Time to set some snap traps in the garden beds, and I've already sheathed our young orchard's tender trunks in hardware cloth. Even as I take defensive action, though, I have to admit I admire these animals greatly. An ounce or three of fur and digestive system, taken in the whole, has a tremendous impact on the ecosystem.
Gray-tailed vole, Microtus canicaudus. Photo by Jerry Wolff
Voles have fascinated ecologists for over a century with their high-latitude cycles of boom and bust; it's been a hundred years and literally thousands of scientific papers and we still don't really understand what drives those catastropic plunges in density that inspired the legend of mass suicide by drowning. We are, however, making progress. Regardless of what happens to the majority of them, a few voles survive the cataclysm, and the start of another wave builds from those survivors.
It turns out that the wave analogy is actually a very good one. A number of organisms, from larch bud moths and pine beetles to voles and lynx, seem to display population dynamics that can be modeled as waves moving across the landscape. There are a number of recent papers in the scientific literature by Jonathan Sherratt and others that apply the mathematics of periodic travelling waves to the population dynamics of animals. Leaving the mathematics behind for now, imagine a wave of animals rising up on the landscape, their impact rising with their numbers, then abruptly dropping down as the peak of the wave moves on. You can actually view a simulation of these waves on Dr. Sherratt's website.
When voles explode, they provide a ready protein source that is exploited by every carnivorous or omnivorous animal able to swallow them. Some animals, such as the snowy owl and the least weasel, seem to be quite tied to the cycles of their prey; others are blatant opportunists. I studied burrowing owls for many years. The year the California vole populations were so dense I could sit on the cab of my truck and actually hear them grazing, the burrowing owls raised up to 11 young per pair. The result: a wave of young predators spreads from the wave of available food, spreading concentric rings colliding and melding across the landscape.

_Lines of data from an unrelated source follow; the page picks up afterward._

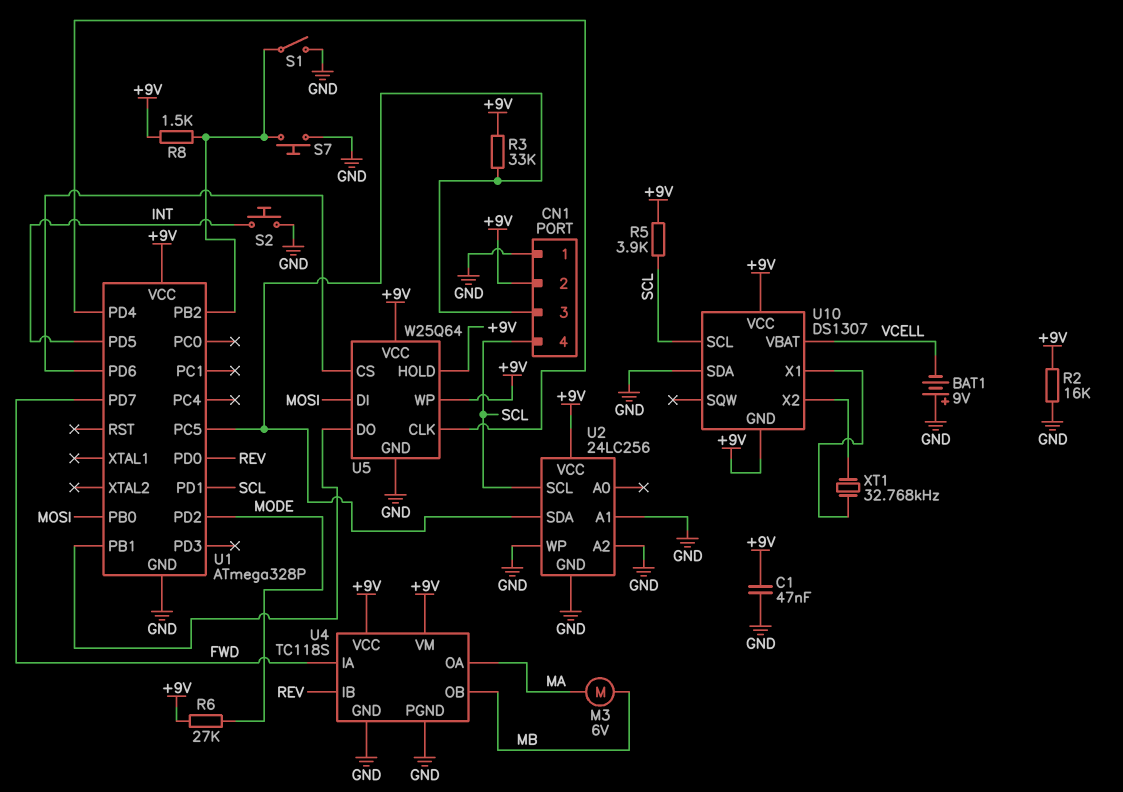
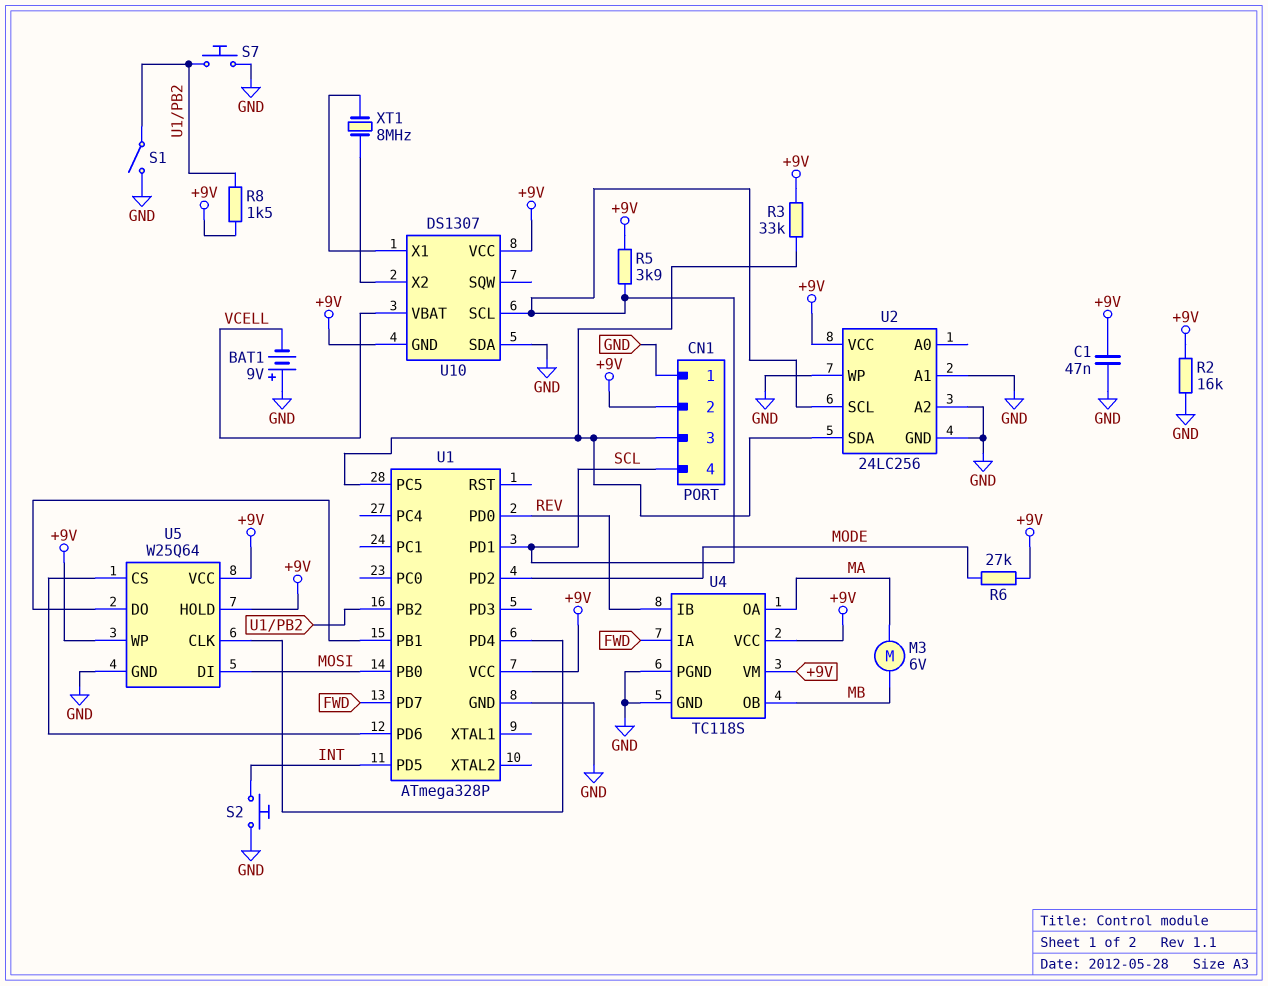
XT1: 32.768kHz (U10/X1, U10/X2) -> 8MHz (U10/X1, U10/X2)

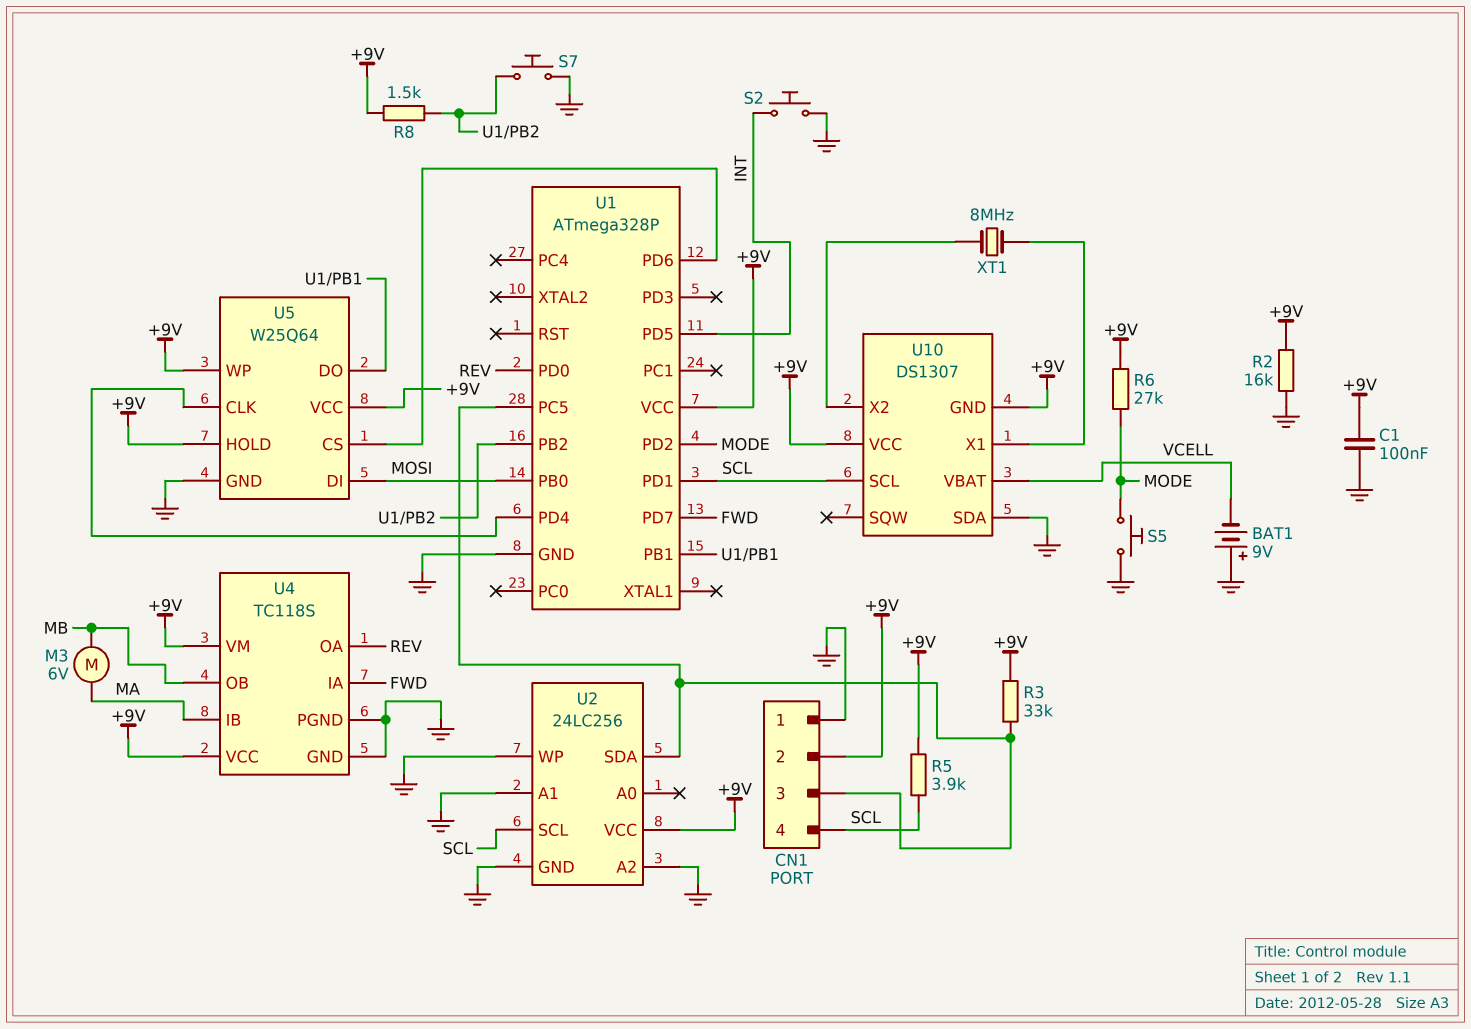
C1: 47nF (+9V, GND) -> 100nF (+9V, GND)
S1: switch (GND, U1/PB2) -> none
S5: none -> button (GND, MODE)
U4 pin IB: REV -> MA
U4 pin OA: MA -> REV

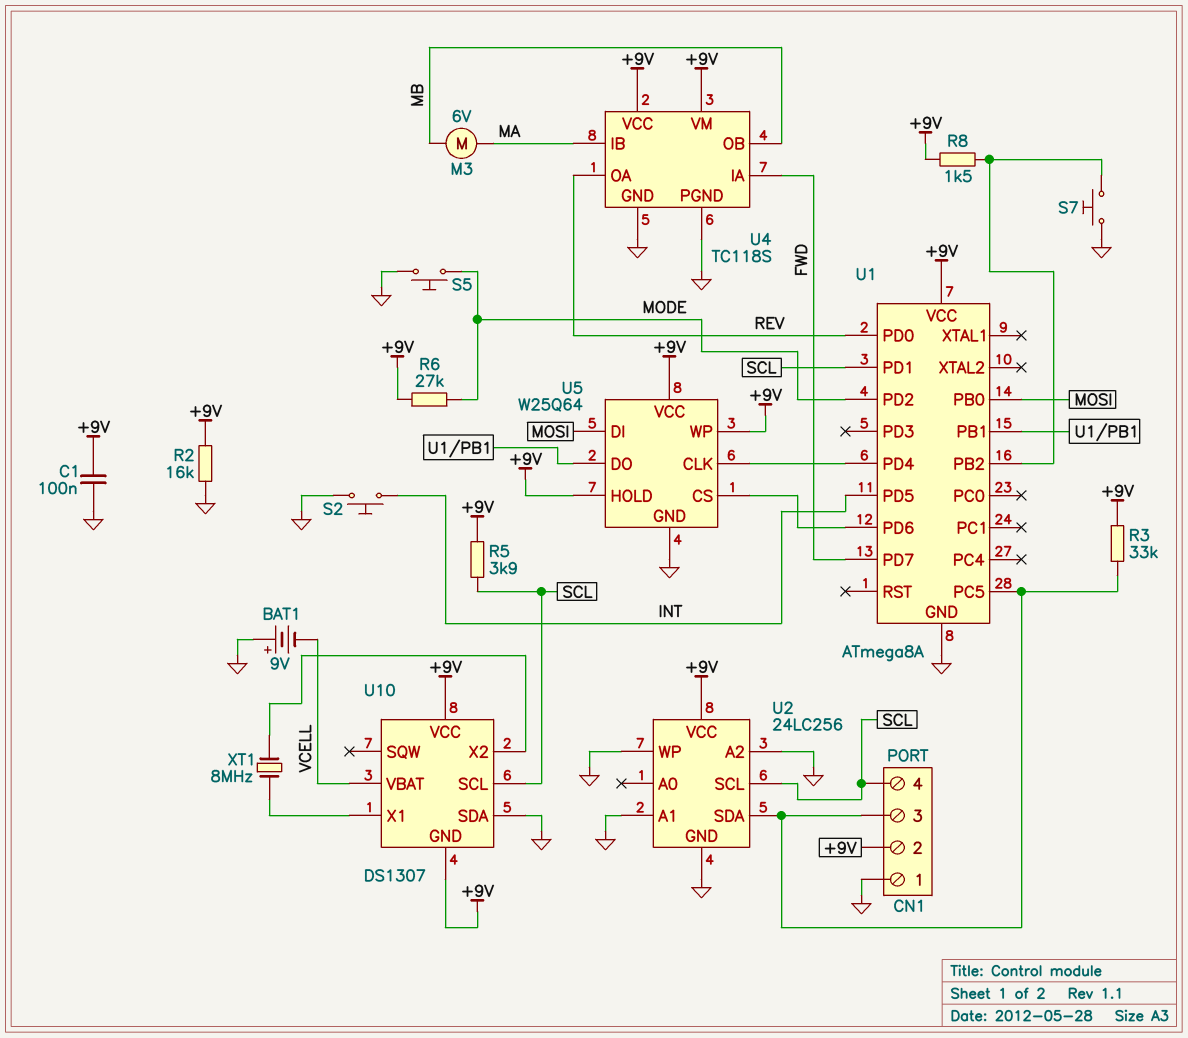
U1: ATmega328P -> ATmega8A

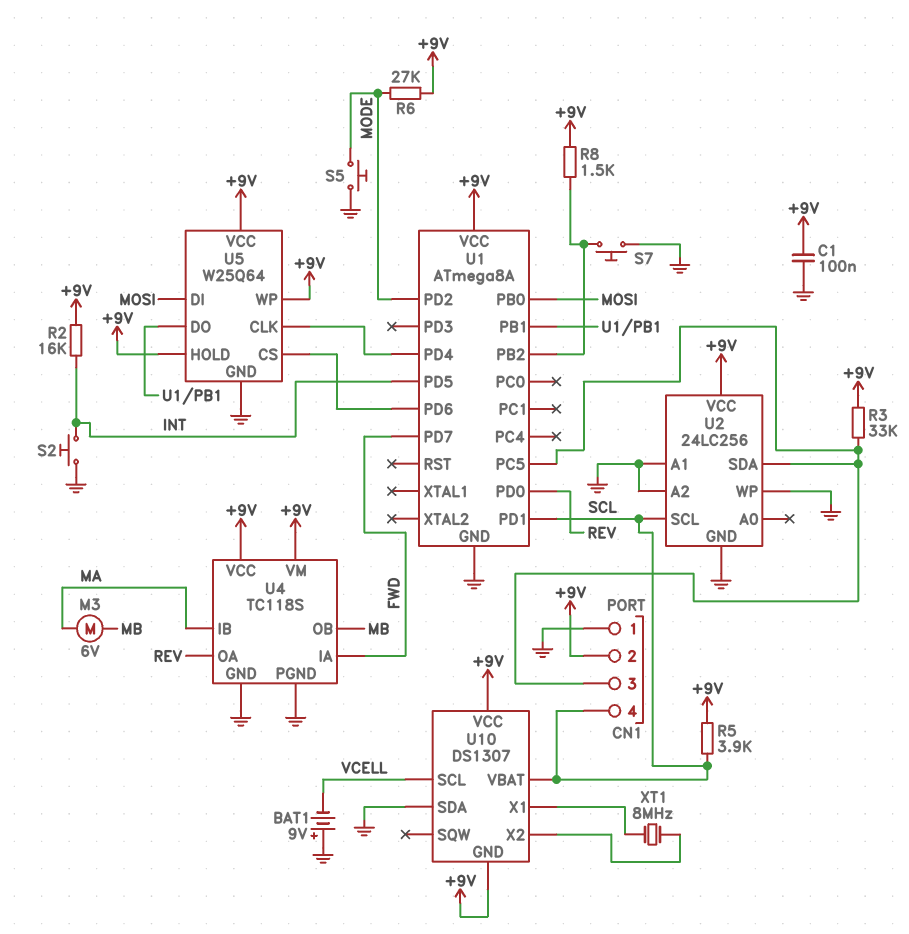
R2: 16k (+9V, GND) -> 16k (+9V, INT)
U10 pin SCL: SCL -> VCELL
U10 pin VBAT: VCELL -> SCL

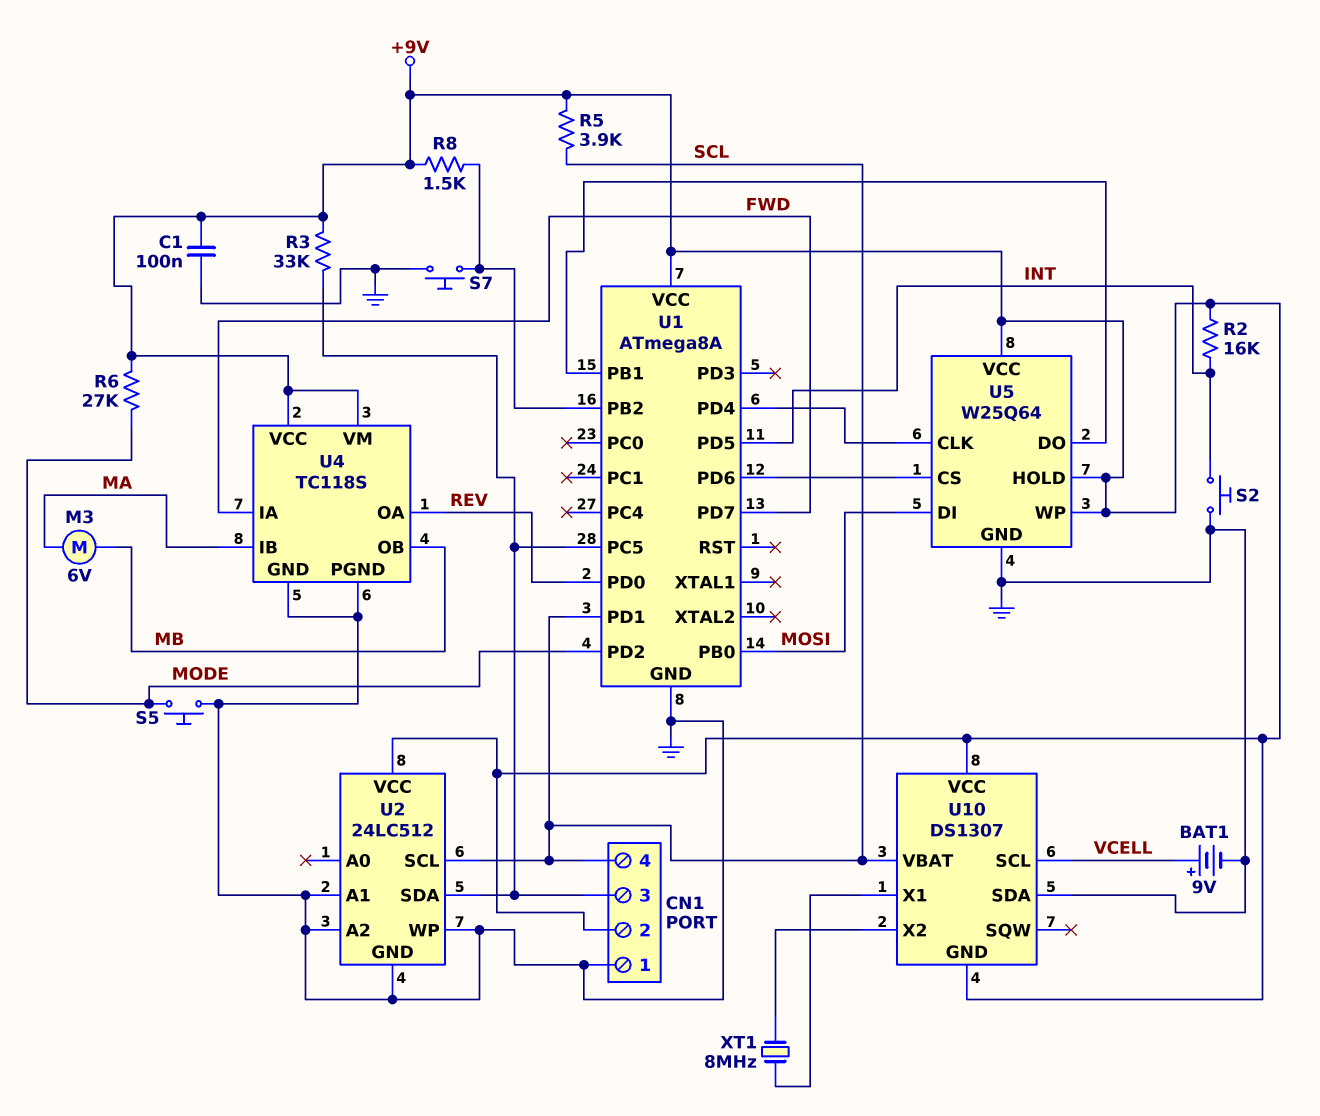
BAT1: 9V (plus GND, minus VCELL) -> 9V (plus VCELL, minus GND)
U2: 24LC256 -> 24LC512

Burrowing owl young. Photo: D. K. Rosenberg
Voles are small, but their numbers during a peak year can be impressive: estimates of voles' maxium densities run from 3,000 to 25,000 per hectare. That works out to roughly three-quarters of a ton of small herbivore per acre. Henry Howe and his colleagues put out exclosures in a prairie system and demonstrated that vole herbivory greatly affects the plant community. What that study didn't consider is the dynamic nature of that herbivory as the populations crest and trough in any particular place. So, imagine that wave sweeping over the landscape again, perhaps leaving behind distinct age classes in the vegetation. I'm not sure anyone's looked for that yet.
Voles don't just eat and get eaten; they also dig and poop and pee. Anyone who has ever looked after 750 pounds of herbivore living in a barn knows how much manure can be produced out the back end by non-ruminants especially, where so much of the bulk is passed undigested. Voles dig, depending on the species; I've counted ten burrow entrances per square yard after a good outbreak year in western Oregon. They create a vasculature of sorts, a series of pores and veins into the living soil which they then fertilize for good measure. We've demonstrated that voles affect nitrogen in the soil profile. We know the hollows in the soil allow both air and water to penetrate. In western Oregon, the burrows may last longer than the voles that created them, in some cases up to a year or more before the burrows collapse again. Even after the burrows have collapsed, the soil profile remains altered with pockets of less-dense soil.
Cross section of vole tunnel in soil sample. Photo by J. A. Gervais
Imagine that wave again, flowing across a landscape, changing communities of plants and animals, changing the very properties of the soil, the foundation of the terrestrial ecosystem, and then abruptly receding. Voles' impacts travel in both space and time, and after a century, we have only the most basic grasp of those dynamics and their consequences.
As global climate changes, so apparently are the cycles of the voles, and we have no idea what will happen to the ecosystems they inhabit when the voles no longer exert this incredible, dynamic force on the landscape. The cycles may be disappearing in Scandanavia. In other areas, the spikes in numbers may become greater or more frequent, heralding a different sort of change. I don't know exactly what is driving the numbers of voles in my back yard, but I don't mind if they graze a few beets as long as they leave my peas alone, and they can help themselves to all the grass they can eat. I'll be watching for young bobcats and barn owls later in the spring as the vole biomass (powered in part by my vegetable garden) works its way through the food web.